The Conservatives are launching their own trade union movement to win over “moderate” unionists
The Conservatives are launching their own trade union movement, which will target workers unhappy with more “militant” leaders.
It might sound like an oxymoron, but Harlow MP and the party's deputy chairman Rob Halfon said the Conservative Workers and Trade Union movement was designed for right-wing trade unionists.
“There will be a voice for moderate trade unionists who feel they may have sympathy with the Conservatives,” he told The House magazine. “There will be a new website and people will be able to join.”
Halfon went on to defend the Conservatives' stance towards unions. Always somewhat frosty, it's fair to say the relationship between the two has worsened over the government's controversial Trade Union bill. Critics claim it will undermine support for workers by making it more difficult for unions to strike. Labour MP Angela Eagle blasted it earlier this week as an "attack on basic freedoms".

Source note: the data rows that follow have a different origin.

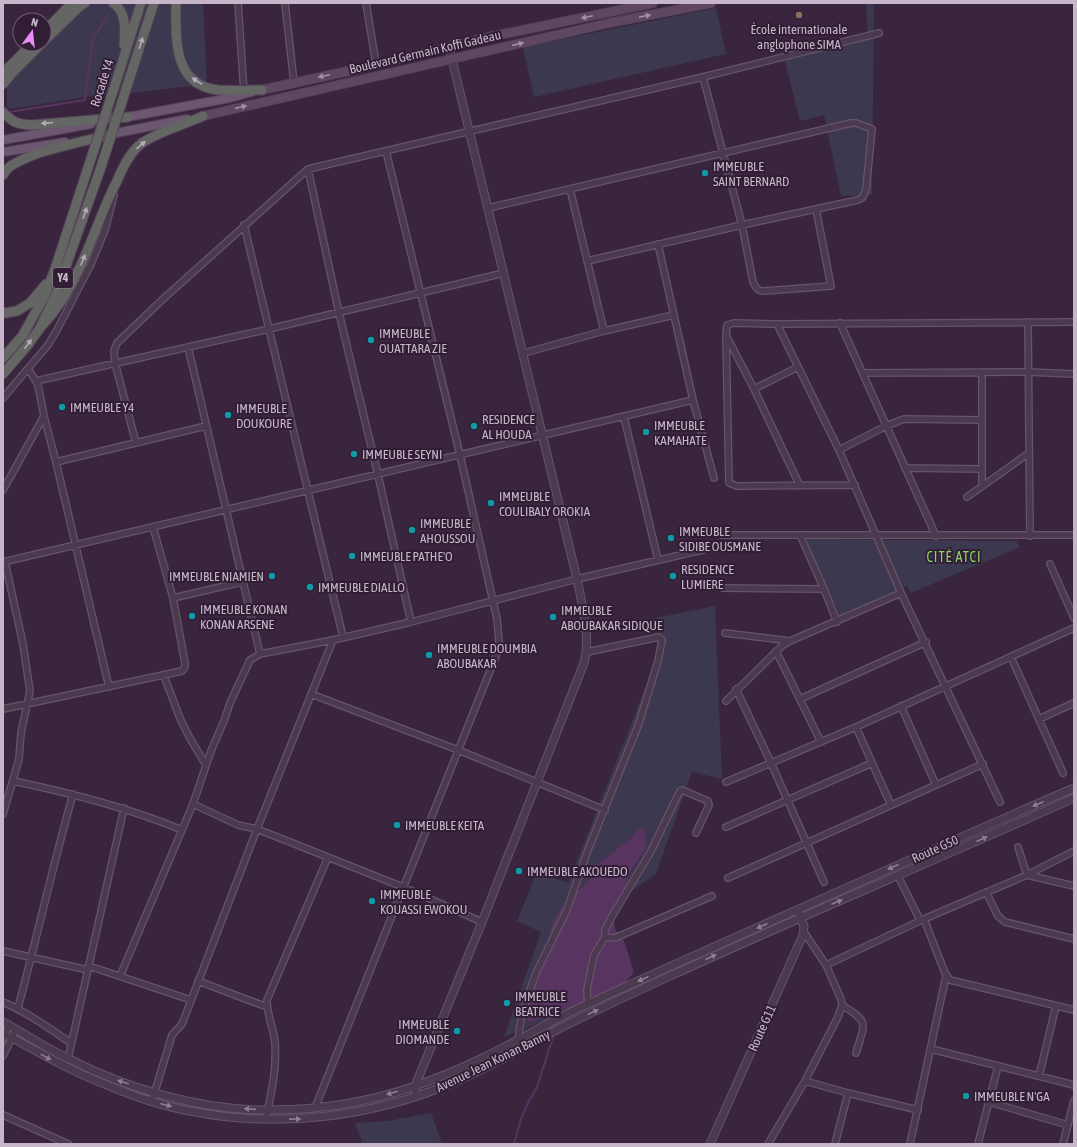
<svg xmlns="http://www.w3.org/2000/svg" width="1077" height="1147" font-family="'Asap Condensed',sans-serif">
<rect width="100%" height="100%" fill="#3a253f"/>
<path fill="#3b3850" d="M78 3H203L207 84 141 92 98 95 10 109 7 107V74Z
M866 3H874L872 195 841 196 824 115 800 121 784 57 868 37Z
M716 8 726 54 534 97 523 47Z
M806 539 1016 541 1020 547 911 593 907 586 840 617Z
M715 606 722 779 692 772 656 874 619 900 632 869 647 847 646 838 637 830 629 840 597 864 589 880 560 909 550 940 549 957 540 970 532 1022 557 1009 573 1010 504 1037 541 932 517 921 537 872 568 883 664 641 656 618Z
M431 1113 442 1144H363L355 1123 388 1121Z"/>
<path fill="#583460" d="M644 827 647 847 632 869 614 916 615 929 624 941 634 972 624 984 573 1010 557 1009 533 1022 527 1020 525 1005 540 970 549 957 551 926 560 909 589 880 597 864 629 840 637 830Z"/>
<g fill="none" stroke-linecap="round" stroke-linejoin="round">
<path stroke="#583460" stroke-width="2" d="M9 112 85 100 93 39 109 14
M514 1144 521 1119 529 1101 537 1087 554 1034"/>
<g stroke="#67546a" stroke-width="8">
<path id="minor" d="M238 3 244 93
M285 3 294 83
M366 3 376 64
M308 169 339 313 378 475 411 622
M570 189 604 331
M488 208 851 123H856L872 129 866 189 863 197 858 200 816 209
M244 225 343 637
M658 244 693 400 714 478
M587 261 742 225 816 209 831 286 764 291C758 291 756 288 753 282L742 225 703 77
M1028 322 1030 536
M840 323 936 536
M777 324 839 450 901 593 1000 802
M727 337 754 389 800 486
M524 353 604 331 674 315
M28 369 36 381 38 385 44 416 56 462 109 687
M863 373 1028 372 1074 374
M982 373V486
M36 381 269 329 504 273
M754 389 798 367
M3 398 48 345 58 328 91 264 105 230 114 195
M624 417 658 560
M136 443 115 363 114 351 117 343 163 299 308 169 703 77 879 33
M839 450 886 426 904 419 982 420
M56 462 206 426
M905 468 982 469
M855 485 737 486 729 483 726 335 727 325 734 323 777 324 1074 322
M3 490 44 416
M967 497 1029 453
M722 535H1074
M800 535 824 589 837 622
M3 562 693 400
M1050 564 1074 618
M723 588 824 589
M173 598 242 582
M725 633 790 641
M776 651 821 742
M260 654 333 640 411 622 577 579 715 547
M1011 657 1063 773
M163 675C170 689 174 704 180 718 187 735 197 750 206 765
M736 689 771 763 824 882
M311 694 458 750 605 810
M800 699 926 642
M726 701 783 645 790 641 901 593
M901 706 936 785
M3 709 182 671 185 667V663L173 598 153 527
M1039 719 1074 703
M856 727 891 805
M13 781C71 793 127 807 182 830
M726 782 856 727 1074 628
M193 804 238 825 257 829 403 887 482 922
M3 814 19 759 21 733 30 691 23 644 5 562
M726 827 872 763
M696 833 709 805 708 801 682 790 680 791 650 853 611 918 605 930V937L615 938 712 896
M1018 847 1027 875 1074 886
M898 876 920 920
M728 878 983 764
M986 892 998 916 1005 922 1074 939
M924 919 945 973 950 980 1074 1010
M3 951 88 970
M826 965 924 919 1027 875 1074 851
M89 966 191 1000
M120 976 193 804 211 751 224 721 230 703 250 660 260 654 188 347
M198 981 267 1007
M3 1002C28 1013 49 1028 71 1043
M588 1004 587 990 594 955 605 937
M842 1005C870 1023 865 1022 856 1053
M18 1008C37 937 53 865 73 794
M3 1039 9 1025
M518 1040 522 1013 536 973 566 912 588 850 638 726 658 661 662 640 659 637 587 652
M931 1049 1074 1085
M3 1056 16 1029
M68 1059 124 808
M1039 1076 1056 1006
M805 1081 848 1093 918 1110
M152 1101 172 1035 182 1024 257 829 333 640
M989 1102 1068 1125
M315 1108 496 656 499 642 497 619 460 455 386 151
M3 1115 68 1144
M266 1119C271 1094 277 1069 275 1043 274 1030 266 1011 267 1000L328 857
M768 1144 805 1081 838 1017 842 1005 841 999 826 965 804 932
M835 1144 848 1093
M910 1144 946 976
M978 1144 998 1066
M1063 1144 1074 1101"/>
</g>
<g stroke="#67546a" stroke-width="9">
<path id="tertiary" d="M3 1022C25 1034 46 1048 69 1059 128 1089 203 1111 270 1110 326 1110 382 1100 434 1079 480 1062 522 1037 565 1015 589 1003 614 992 638 981 783 916 928 851 1074 788
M3 1033C37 1051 70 1071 107 1085 133 1096 162 1106 190 1111 279 1129 373 1117 457 1081 492 1066 526 1046 560 1028 596 1010 633 993 670 976 804 915 940 858 1074 798
M416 1097 415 1086 482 922 584 663C591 638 582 604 577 579L449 47
M710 1144 803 935 804 926 799 914"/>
</g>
<g stroke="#554258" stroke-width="10">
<path id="secondary" d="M262 90 362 68 489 37 653 3
M203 116 609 23 711 3"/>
</g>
<g stroke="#554258" stroke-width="10">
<path id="primary" d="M122 118 230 98 252 92
M106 135 187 119
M3 140 91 124
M3 152 65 142"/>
</g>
<g stroke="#544157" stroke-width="11">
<path id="trunk" d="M113 3C127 11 125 32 124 45
M176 3C176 37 172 85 218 90 233 91 248 90 262 90
M44 32 72 3
M44 41 79 7 85 3
M3 73 32 44
M129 80 154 3
M116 82 141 3
M3 84 13 72 41 44
M3 112C13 123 17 124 32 125L128 117
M3 175C6 170 9 166 14 164 38 150 77 143 104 136
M3 312 5 313 17 311 30 303 46 284
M40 328C57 310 71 288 81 265 94 237 103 208 117 181 123 167 130 152 142 143 160 131 183 125 203 116
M3 358 23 335 45 295 55 269 87 171
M3 374 27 346 40 328 56 294 100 170"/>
</g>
<use href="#minor" stroke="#4b394f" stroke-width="5.5"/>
<use href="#tertiary" stroke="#4b394f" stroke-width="7"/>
<use href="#secondary" stroke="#5f4762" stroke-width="8"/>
<use href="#primary" stroke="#6b576f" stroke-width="8"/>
<use href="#trunk" stroke="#636662" stroke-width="9"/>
<g stroke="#544157" stroke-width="11" stroke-linecap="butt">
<path id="trunk-bridge" d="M100 170 129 80
M87 171 116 82"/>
</g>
<use href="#trunk-bridge" stroke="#636662" stroke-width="9"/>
</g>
<defs><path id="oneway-solid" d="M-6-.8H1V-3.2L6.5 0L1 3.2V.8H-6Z"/></defs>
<g fill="#a38ea6">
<use href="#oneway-solid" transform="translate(645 16) rotate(-11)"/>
<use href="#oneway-solid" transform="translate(587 17) rotate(168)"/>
<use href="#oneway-solid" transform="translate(518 44) rotate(-13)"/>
<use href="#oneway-solid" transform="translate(324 76) rotate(168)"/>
<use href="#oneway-solid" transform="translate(241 107) rotate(-13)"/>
</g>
<g fill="#b8a9ba">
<use href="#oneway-solid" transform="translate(141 43) rotate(-72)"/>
<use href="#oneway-solid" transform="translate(197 81) rotate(-147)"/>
<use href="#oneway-solid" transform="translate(47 123) rotate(175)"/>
<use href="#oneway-solid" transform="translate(141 145) rotate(-40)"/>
<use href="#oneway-solid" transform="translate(85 213) rotate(-71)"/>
<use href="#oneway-solid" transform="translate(83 260) rotate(-68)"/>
<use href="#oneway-solid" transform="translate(28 344) rotate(-53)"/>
</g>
<g fill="#8f7d93">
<use href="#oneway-solid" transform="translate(1038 804) rotate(157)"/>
<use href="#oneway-solid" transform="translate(982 839) rotate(-24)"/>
<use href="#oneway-solid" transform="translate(893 867) rotate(156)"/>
<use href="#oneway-solid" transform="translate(837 902) rotate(-23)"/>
<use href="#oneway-solid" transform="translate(762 926) rotate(156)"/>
<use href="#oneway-solid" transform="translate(711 957) rotate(-24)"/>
<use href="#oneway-solid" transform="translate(643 979) rotate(156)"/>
<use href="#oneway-solid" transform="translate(593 1012) rotate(-26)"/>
<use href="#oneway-solid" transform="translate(46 1057) rotate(29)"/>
<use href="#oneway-solid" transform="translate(123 1082) rotate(-162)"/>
<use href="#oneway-solid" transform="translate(392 1093) rotate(164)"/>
<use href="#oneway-solid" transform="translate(166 1105) rotate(15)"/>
<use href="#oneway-solid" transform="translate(250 1109) rotate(-176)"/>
<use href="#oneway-solid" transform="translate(295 1119) rotate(-1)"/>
</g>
<circle fill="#8d6e63" stroke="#311e34" stroke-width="1.5" cx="799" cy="15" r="4"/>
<g fill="#0f9aa8" stroke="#311e34" stroke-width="1.5">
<circle cx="705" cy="173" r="4"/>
<circle cx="371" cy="340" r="4"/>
<circle cx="62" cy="407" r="4"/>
<circle cx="228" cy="415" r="4"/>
<circle cx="474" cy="426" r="4"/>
<circle cx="646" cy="432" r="4"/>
<circle cx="354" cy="454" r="4"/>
<circle cx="491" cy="503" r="4"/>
<circle cx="412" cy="530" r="4"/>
<circle cx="671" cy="538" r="4"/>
<circle cx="352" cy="556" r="4"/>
<circle cx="272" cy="576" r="4"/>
<circle cx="673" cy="576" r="4"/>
<circle cx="310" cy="587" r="4"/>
<circle cx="192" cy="616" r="4"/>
<circle cx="553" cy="617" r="4"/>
<circle cx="429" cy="655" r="4"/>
<circle cx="397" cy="825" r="4"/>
<circle cx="519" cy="871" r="4"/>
<circle cx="372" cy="901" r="4"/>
<circle cx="507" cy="1003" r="4"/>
<circle cx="457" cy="1031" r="4"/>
<circle cx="966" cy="1096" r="4"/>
</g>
<g text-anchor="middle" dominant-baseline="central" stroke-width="4" stroke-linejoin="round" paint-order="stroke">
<rect fill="#311e34" stroke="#9a889d" stroke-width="1" x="53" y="268" width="20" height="20" rx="3"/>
<g font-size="12" font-weight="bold" fill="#c7b5ca">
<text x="63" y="278">Y4</text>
</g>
<g font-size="13" fill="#c7b5ca" stroke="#311e34" text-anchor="start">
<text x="799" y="29" text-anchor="middle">École internationale<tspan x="799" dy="15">anglophone SIMA</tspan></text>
<text x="713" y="166">IMMEUBLE<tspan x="713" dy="15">SAINT BERNARD</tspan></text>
<text x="379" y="333">IMMEUBLE<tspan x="379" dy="15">OUATTARA ZIE</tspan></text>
<text x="70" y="407">IMMEUBLE Y4</text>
<text x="236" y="408">IMMEUBLE<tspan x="236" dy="15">DOUKOURE</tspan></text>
<text x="482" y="419">RESIDENCE<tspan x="482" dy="15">AL HOUDA</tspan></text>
<text x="654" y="425">IMMEUBLE<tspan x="654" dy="15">KAMAHATE</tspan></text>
<text x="362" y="454">IMMEUBLE SEYNI</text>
<text x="499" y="496">IMMEUBLE<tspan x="499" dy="15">COULIBALY OROKIA</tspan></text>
<text x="420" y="523">IMMEUBLE<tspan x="420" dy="15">AHOUSSOU</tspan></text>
<text x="679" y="531">IMMEUBLE<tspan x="679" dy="15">SIDIBE OUSMANE</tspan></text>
<text x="360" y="556">IMMEUBLE PATHE'O</text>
<text x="681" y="569">RESIDENCE<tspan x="681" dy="15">LUMIERE</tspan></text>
<text x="264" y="576" text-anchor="end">IMMEUBLE NIAMIEN</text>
<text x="318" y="587">IMMEUBLE DIALLO</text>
<text x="200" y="609">IMMEUBLE KONAN<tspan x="200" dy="15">KONAN ARSENE</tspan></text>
<text x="561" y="610">IMMEUBLE<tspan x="561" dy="15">ABOUBAKAR SIDIQUE</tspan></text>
<text x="437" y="648">IMMEUBLE DOUMBIA<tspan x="437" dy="15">ABOUBAKAR</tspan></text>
<text x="405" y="825">IMMEUBLE KEITA</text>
<text x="527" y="871">IMMEUBLE AKOUEDO</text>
<text x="380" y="894">IMMEUBLE<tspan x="380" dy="15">KOUASSI EWOKOU</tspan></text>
<text x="515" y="996">IMMEUBLE<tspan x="515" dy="15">BEATRICE</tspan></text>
<text x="449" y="1024" text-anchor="end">IMMEUBLE<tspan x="449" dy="15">DIOMANDE</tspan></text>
<text x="974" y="1096">IMMEUBLE N'GA</text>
</g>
<g font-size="13" fill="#c7b5ca" stroke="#311e34">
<text transform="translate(425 52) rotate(-13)">Boulevard Germain Koffi Gadeau</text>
<text transform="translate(102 83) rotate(-72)">Rocade Y4</text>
<text transform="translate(935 849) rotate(-24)">Route G50</text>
<text transform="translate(762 1028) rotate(-66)">Route G11</text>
<text transform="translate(493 1061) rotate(-26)">Avenue Jean Konan Banny</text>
</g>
<g font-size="14" letter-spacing="1" fill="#89d565" stroke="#311e34">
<text x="954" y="557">CITÉ ATCI</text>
</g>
</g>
<rect width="1077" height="1147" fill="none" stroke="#c7b5ca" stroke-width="8"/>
<g transform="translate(32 32) rotate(15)"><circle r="19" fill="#311e34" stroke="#6d5a70"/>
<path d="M0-3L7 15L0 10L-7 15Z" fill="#e98cf8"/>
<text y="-6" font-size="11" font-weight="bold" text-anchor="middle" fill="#c7b5ca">N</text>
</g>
</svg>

But Halfon insisted the Tories were “the party of trade unions”.
“It was a Conservative Prime Minister, Disraeli, who legislated to allow trade unionism. Even Margaret Thatcher said we should protect the trade unions,” he said.
“But I think that trade unionism should be for the many, not the few. And at the moment, so much of it, you see it through the – going back to prisms – the prisms of a few militant leaders who I believe don’t represent the thousands of ordinary trade union members.”
Unsurprisingly, union leaders have been baffled by the plans.
FBU general secretary Matt Wrack told Union News it was “bizarre”.
“[The Conservatives] have stolen workers’ pensions. They are making the workplace more and more unbalanced in favour of employers. Presumably the Conservative trade unionists will be masochistically cheering this all on. It’s just weird.”
TSSA general secretary Manuel Cortes said it was “a shallow gimmick without any foundation or basis in reality”.